PARTIAL CUSHION

SMEs Cov-Aid lifeline in Yatani credit guarantee

Bill gives basis to extend credit to traders, manufacturers hit by Covid-19, government guarantee partial

In Summary

• Proposal to go through first reading on Wednesday.

• SMEs have been hard hit by the Covid-19 restrictions.

President Uhuru Kenyatta during the launch of Stawi loan app.
President Uhuru Kenyatta during the launch of Stawi loan app.
Image: PSCU

President Uhuru Kenyatta’s administration has begun to roll out multi-billion shilling credit guarantee scheme for small and medium enterprises.

This is to cushion the SMEs from the effects of the Covid-19 pandemic, which has taken a toll on the businesses, lowering the GDP and worsening the country’s unemployment crisis.

The Central Bank of Kenya in May warned that at least 75 per cent of SMEs risk closure due to lack of funds.

 

The government intends to reverse the situation by extending the guarantees to private borrowers.

The guarantees will be partial, with the amount to be decided for each firm.

President Kenyatta in April announced a Sh3 billion SME credit guarantee scheme as part of his economic stimulus package to resuscitate the economy.

SMEs were also targeted in the Sh10 billion allocated to the Kenya Revenue Authority for outstanding Value Added Tax refunds.

The Jubilee administration also released to the banks Sh35.2 billion in March after the CBK lowered the cash reserve ratio.

A government bill sponsored by Majority leader Amos Kimunya outlines the structure of the credit guarantee scheme to rescue the struggling SMEs.

The Bill seeks to amend the Public Finance Management Act, 2012, to give Treasury Cabinet Secretary powers to guarantee loans advanced to the micro, small and medium enterprises.

The Bill will be read for the first time on Wednesday when MPs converge for a special sitting called by Speaker Justin Muturi.

Firms, traders, service industries, manufacturers or businesses with annual turnover not in excess of Sh100 million will qualify.

To be considered SMEs must have between 51 and 250 employees and have total assets and financial investment that can be determined by the Treasury CS.

Those in the manufacturing sector with investment – plant, machinery and capital - that does not exceed Sh250 million are eligible.

The service sector and farming enterprises with less than Sh125 million capital will also be eligible for the loans.

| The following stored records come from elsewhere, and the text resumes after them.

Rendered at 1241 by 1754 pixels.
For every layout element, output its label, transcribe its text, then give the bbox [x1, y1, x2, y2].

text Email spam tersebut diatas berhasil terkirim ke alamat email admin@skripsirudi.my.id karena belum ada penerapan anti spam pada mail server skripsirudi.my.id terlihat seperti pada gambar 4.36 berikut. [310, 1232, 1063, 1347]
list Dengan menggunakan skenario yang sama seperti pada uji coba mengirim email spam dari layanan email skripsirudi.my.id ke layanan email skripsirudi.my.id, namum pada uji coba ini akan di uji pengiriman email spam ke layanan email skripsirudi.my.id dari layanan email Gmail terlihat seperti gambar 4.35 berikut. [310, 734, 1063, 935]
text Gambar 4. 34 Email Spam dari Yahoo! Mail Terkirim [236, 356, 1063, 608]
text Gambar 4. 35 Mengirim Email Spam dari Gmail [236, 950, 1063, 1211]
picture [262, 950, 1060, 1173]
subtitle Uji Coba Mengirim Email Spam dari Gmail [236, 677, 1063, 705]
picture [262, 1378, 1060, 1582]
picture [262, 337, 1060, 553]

SMEs will be required to comply with tax laws, be registered by a county government and hold a valid business permit and trade license.

“A guarantee for credit extended to a micro, small, or medium enterprise shall be for a portion of the credit,” the Bill reads.

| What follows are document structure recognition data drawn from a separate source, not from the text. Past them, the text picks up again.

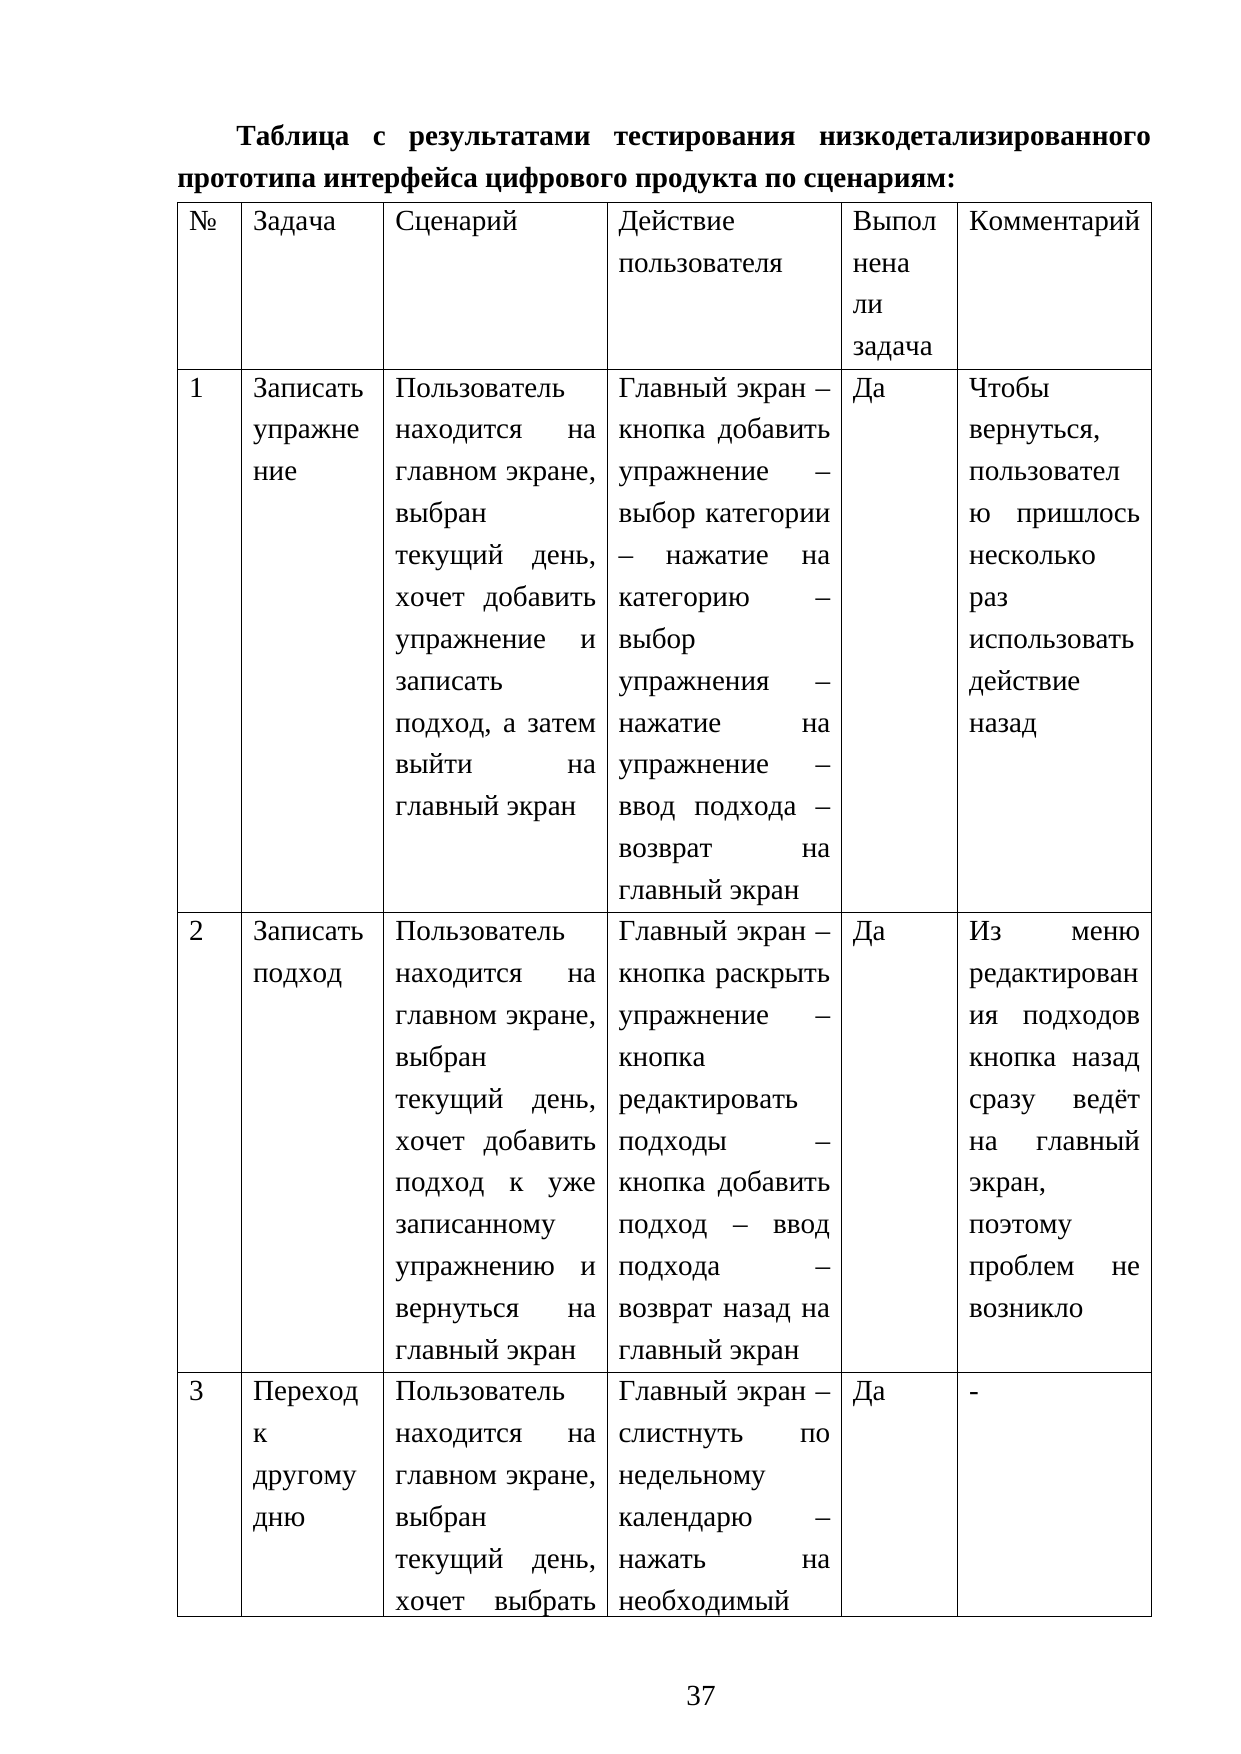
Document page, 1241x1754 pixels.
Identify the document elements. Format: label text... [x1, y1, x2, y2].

table_cell Главный экран – кнопка раскрыть упражнение – кнопка редактировать подходы – кнопка добавить подход – ввод подхода – возврат назад на главный экран [608, 913, 841, 1372]
table_cell 3 [178, 1373, 241, 1616]
table_header Действие пользователя [608, 203, 841, 369]
table_cell Да [842, 370, 957, 912]
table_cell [384, 1373, 607, 1616]
table_cell Главный экран – кнопка добавить упражнение – выбор категории – нажатие на категорию – выбор упражнения – нажатие на упражнение – ввод подхода – возврат на главный экран [608, 370, 841, 912]
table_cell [608, 1373, 841, 1616]
table_header Сценарий [384, 203, 607, 369]
table_cell Записать подход [242, 913, 383, 1372]
table_header Комментарий [958, 203, 1151, 369]
table_cell - [958, 1373, 1151, 1616]
table_cell Да [842, 1373, 957, 1616]
table_header Задача [242, 203, 383, 369]
table_cell Да [842, 913, 957, 1372]
table_cell Пользователь находится на главном экране, выбран текущий день, хочет добавить упражнение и записать подход, а затем выйти на главный экран [384, 370, 607, 912]
table_cell 2 [178, 913, 241, 1372]
table_header Выполнена ли задача [842, 203, 957, 369]
table_cell Чтобы вернуться, пользователю пришлось несколько раз использовать действие назад [958, 370, 1151, 912]
table_cell Пользователь находится на главном экране, выбран текущий день, хочет добавить подход к уже записанному упражнению и вернуться на главный экран [384, 913, 607, 1372]
table_cell 1 [178, 370, 241, 912]
table_cell Записать упражнение [242, 370, 383, 912]
table_cell Из меню редактирования подходов кнопка назад сразу ведёт на главный экран, поэтому проблем не возникло [958, 913, 1151, 1372]
table_header № [178, 203, 241, 369]
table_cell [242, 1373, 383, 1616]
text Таблица с результатами тестирования низкодетализированного прототипа интерфейса цифрового продукта по сценариям: [177, 118, 1152, 193]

Treasury will form a credit guarantee scheme and prescribe regulations governing the kitty should MPs pass the Bill.

This will be for partial mitigation of default risks for credit extended to the entities, now suffering because of the Covid-19 situation.

Treasury’s regulations will be expected to provide for the institutions that will be eligible to extend credit to SMEs and the enterprises that qualify.

It will also define the conditions for a grant as well as the proportion of security for the credit that SMEs shall provide before being granted a guarantee.

The regulations will also provide for the types of credit extended to SMEs and the periods for which guarantees shall be applicable.

“The regulation will also provide the circumstances under which a credit guarantee shall be liquidated if a borrower defaults on credit that was guaranteed,” the Bill reads.

Treasury will give Parliament, on request, information relating to the guarantees, among them the total value given during a period.

Details of liquidated guarantees, outstanding credit, risk assessment and any other relevant information will also be provided.

According to the KNBS 2019 survey, Kenyan SMEs contribute 33 per cent of the Gross Domestic Product and are a main jobs driver.